The resulting material they used still contained resin and functioned more like a composite than a fiber, retaining much of its inherent strength, according to Englund. “With that in mind, it can be used as a reinforcing element to a variety of different matrices, and porous pavement is one,” he said.

 

Water quality

One of the first concerns was whether the recycled carbon fiber would potentially effect water quality. Addressing this, the researchers worked with the Washington State Stormwater Center in monitoring contaminant levels of water before and after filtering through a cast mixture.

“The results indicated that the carbon fiber did not cause any impacts to water quality,” Englund said. “Carbon fiber is used in a lot of corrosive environments and it doesn’t break down.
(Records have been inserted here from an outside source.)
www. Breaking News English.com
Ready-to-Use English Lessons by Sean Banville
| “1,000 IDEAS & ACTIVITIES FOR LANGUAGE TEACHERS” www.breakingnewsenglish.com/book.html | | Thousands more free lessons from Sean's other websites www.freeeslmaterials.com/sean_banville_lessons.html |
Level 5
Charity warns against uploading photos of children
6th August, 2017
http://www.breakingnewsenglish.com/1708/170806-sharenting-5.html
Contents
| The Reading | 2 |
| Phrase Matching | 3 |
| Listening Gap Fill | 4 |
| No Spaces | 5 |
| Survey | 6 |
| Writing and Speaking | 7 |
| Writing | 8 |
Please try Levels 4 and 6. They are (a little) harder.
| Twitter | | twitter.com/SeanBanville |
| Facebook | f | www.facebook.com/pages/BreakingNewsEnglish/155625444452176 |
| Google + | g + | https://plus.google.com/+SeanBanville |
In porous pavement, it just acts as another aggregate material.”

 

Bending and residual strength

During the investigation, Englund and Nassiri experimented with different size fractions to determine what represented the best reinforcing component. Mechanical milling tended to produce long-aspect ratio — or needle-like — shapes, and the researchers set out to identify the most optimal.

“Firstly, we wanted to discover the grade of fiber that offered the most bending strength,” Nassiri said. “But since porous pavement is inherently brittle and tends to break when it reaches its peak load, another factor we looked at was which grade helped increase the residential strength after cracks had formed. If we add more residual strength, can porous pavement continue to support a load after cracks develop? Those criteria helped us to identify the shapes and sizes that are the most advantageous to porous pavement.”

Following lab-scale tests, the researchers are currently conducting a demonstration project and are also evaluating the logistics of establishing a supply chain.